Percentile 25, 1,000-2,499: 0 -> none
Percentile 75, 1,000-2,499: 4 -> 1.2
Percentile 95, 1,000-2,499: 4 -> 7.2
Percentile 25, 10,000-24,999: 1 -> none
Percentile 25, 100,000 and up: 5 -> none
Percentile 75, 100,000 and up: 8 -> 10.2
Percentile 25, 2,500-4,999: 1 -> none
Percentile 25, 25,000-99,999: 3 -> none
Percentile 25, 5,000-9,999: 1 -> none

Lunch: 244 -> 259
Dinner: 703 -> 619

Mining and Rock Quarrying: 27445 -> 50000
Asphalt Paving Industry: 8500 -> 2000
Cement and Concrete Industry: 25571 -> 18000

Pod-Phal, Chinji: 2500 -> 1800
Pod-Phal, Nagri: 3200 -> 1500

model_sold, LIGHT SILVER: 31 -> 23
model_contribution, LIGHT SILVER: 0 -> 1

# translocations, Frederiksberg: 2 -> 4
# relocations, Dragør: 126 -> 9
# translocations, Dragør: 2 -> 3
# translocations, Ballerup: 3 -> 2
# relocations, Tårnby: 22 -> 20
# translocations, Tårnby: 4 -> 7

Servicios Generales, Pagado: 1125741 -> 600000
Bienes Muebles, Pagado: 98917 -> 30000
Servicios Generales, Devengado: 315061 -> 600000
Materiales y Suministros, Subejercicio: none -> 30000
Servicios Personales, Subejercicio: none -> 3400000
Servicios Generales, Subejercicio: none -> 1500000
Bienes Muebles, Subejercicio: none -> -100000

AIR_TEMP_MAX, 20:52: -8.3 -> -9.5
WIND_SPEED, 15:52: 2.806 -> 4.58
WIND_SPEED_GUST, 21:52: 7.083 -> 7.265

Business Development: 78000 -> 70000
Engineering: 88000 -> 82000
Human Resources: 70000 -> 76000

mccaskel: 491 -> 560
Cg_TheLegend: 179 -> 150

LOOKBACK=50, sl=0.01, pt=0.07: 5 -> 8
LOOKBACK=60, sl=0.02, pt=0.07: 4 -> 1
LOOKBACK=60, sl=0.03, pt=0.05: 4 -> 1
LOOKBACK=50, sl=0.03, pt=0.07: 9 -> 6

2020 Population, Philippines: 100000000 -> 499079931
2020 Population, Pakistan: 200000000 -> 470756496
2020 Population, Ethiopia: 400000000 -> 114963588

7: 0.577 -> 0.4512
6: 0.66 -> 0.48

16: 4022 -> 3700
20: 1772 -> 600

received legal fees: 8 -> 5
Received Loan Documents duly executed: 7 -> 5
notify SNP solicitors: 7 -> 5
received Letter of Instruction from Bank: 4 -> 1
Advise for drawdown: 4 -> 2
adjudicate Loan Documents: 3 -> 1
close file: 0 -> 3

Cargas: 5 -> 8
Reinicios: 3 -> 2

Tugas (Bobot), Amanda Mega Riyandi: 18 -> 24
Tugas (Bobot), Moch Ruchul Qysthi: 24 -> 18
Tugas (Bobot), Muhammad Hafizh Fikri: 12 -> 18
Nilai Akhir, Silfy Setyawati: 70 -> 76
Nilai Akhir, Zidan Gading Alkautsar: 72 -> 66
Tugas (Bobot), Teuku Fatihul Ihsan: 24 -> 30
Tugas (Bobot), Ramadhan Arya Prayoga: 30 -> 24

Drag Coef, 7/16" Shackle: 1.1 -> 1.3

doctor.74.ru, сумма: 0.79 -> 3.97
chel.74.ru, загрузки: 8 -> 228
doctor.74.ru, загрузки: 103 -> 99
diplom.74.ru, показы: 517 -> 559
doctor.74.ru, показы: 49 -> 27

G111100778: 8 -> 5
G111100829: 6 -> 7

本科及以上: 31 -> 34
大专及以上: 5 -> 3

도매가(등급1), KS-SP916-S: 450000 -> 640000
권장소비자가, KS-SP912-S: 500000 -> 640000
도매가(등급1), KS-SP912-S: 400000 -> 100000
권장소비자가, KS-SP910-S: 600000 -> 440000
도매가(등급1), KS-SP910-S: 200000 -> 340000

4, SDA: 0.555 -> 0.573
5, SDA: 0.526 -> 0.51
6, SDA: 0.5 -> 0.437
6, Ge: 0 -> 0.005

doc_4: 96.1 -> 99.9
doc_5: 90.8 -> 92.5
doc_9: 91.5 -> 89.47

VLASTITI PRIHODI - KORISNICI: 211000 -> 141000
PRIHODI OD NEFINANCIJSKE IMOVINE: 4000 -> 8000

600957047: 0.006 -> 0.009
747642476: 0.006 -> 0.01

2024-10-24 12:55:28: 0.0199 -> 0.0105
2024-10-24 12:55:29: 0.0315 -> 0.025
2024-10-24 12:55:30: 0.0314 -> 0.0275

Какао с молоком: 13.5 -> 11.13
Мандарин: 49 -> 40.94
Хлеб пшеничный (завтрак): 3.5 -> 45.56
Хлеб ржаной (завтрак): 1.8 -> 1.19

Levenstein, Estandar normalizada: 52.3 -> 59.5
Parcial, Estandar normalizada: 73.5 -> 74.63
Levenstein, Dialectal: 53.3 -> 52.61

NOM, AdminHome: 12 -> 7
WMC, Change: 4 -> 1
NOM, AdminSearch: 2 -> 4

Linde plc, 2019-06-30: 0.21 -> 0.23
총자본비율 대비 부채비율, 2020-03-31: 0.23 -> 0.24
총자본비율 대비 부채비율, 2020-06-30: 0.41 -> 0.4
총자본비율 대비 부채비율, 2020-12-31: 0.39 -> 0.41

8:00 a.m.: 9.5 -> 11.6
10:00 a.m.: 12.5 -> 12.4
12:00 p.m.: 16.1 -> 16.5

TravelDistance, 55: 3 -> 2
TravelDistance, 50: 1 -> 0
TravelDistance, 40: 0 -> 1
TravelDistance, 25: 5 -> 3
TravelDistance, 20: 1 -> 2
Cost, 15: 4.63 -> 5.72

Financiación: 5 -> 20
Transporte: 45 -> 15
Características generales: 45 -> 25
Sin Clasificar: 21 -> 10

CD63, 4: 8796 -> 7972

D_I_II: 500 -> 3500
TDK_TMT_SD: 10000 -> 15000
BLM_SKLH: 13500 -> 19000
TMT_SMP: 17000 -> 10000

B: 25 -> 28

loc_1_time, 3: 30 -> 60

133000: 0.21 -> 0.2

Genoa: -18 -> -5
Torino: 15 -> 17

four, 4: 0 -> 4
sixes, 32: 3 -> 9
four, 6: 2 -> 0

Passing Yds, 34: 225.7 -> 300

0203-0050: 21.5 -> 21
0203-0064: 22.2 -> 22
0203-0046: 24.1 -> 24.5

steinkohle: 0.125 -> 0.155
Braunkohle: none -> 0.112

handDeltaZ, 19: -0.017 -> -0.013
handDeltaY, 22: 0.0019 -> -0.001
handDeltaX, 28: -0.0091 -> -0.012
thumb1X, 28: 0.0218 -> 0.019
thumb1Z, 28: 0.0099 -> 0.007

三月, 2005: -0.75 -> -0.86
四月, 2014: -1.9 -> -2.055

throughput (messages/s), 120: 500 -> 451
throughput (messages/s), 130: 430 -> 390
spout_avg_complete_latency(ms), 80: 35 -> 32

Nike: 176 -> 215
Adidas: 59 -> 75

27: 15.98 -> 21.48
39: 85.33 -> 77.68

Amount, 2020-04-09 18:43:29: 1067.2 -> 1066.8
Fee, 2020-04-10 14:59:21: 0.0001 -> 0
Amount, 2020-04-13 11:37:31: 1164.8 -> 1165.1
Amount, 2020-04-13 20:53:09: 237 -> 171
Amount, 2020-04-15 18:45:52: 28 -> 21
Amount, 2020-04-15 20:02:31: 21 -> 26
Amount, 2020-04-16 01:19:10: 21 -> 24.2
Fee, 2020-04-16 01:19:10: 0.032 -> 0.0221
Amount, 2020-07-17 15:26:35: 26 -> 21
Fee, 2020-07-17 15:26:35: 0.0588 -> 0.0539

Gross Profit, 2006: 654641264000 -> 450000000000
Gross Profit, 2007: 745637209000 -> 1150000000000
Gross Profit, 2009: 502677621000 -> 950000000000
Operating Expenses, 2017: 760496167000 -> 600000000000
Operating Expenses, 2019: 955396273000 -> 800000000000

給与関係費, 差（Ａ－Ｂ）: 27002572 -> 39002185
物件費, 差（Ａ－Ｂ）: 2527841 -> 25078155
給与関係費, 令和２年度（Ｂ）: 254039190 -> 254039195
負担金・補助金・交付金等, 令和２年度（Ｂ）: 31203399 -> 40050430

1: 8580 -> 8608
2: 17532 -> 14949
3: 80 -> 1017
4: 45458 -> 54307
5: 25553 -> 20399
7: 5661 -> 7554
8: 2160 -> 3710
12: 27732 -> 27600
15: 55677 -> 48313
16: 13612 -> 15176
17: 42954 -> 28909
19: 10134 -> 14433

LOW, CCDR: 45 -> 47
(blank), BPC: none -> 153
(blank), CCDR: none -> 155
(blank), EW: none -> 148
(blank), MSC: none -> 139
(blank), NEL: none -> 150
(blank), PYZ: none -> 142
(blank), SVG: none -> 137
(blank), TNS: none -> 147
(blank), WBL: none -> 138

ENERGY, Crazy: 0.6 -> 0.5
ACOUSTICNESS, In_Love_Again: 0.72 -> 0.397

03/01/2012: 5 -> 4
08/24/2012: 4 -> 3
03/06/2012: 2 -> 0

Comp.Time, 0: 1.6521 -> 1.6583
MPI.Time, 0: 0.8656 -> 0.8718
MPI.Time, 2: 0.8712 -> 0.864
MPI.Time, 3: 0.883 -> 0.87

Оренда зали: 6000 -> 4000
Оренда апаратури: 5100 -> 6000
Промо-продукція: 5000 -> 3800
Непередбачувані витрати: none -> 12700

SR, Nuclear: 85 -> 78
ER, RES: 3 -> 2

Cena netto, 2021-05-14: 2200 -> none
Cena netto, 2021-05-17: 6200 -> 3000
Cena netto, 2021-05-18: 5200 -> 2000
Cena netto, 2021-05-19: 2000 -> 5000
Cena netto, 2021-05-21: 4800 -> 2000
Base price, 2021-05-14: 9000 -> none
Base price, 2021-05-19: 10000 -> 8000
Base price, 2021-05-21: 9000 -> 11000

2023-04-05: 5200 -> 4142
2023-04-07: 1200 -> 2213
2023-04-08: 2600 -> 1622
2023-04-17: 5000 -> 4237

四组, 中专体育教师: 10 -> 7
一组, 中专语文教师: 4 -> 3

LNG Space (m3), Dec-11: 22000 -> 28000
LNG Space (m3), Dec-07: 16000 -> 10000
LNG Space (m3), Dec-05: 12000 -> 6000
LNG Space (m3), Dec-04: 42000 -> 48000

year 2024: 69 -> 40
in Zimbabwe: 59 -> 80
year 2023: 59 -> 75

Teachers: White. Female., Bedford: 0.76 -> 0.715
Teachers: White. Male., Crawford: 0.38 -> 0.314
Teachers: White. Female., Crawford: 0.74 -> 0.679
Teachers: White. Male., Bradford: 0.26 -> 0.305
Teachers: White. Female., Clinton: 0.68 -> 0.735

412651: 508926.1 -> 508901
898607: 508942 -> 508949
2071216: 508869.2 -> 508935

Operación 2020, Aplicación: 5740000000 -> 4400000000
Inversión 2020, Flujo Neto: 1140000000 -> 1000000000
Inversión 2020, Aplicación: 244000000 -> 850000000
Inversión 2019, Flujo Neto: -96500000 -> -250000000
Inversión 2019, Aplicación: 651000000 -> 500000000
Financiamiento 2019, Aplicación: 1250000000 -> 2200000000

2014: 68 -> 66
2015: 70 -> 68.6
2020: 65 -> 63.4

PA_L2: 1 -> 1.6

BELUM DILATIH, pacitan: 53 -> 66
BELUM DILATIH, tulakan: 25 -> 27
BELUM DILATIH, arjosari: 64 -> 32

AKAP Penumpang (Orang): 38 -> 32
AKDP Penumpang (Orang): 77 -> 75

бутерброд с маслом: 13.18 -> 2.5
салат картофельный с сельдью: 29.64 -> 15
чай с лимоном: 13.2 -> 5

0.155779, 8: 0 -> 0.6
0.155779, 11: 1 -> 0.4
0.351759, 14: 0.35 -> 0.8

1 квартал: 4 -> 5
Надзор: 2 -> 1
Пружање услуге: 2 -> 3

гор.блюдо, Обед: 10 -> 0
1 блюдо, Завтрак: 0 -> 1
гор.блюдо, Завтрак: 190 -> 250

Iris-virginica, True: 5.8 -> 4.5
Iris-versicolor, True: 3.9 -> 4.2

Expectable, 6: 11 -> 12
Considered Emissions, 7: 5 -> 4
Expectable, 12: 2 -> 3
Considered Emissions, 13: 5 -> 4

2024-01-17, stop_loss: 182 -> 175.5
□ □ □ □ □ □ □
ASSIGNMENT: Work out the number of lines in the records that contain the string "부채비율". Nothing but that number should be sent back.

TASK ANSWER: 3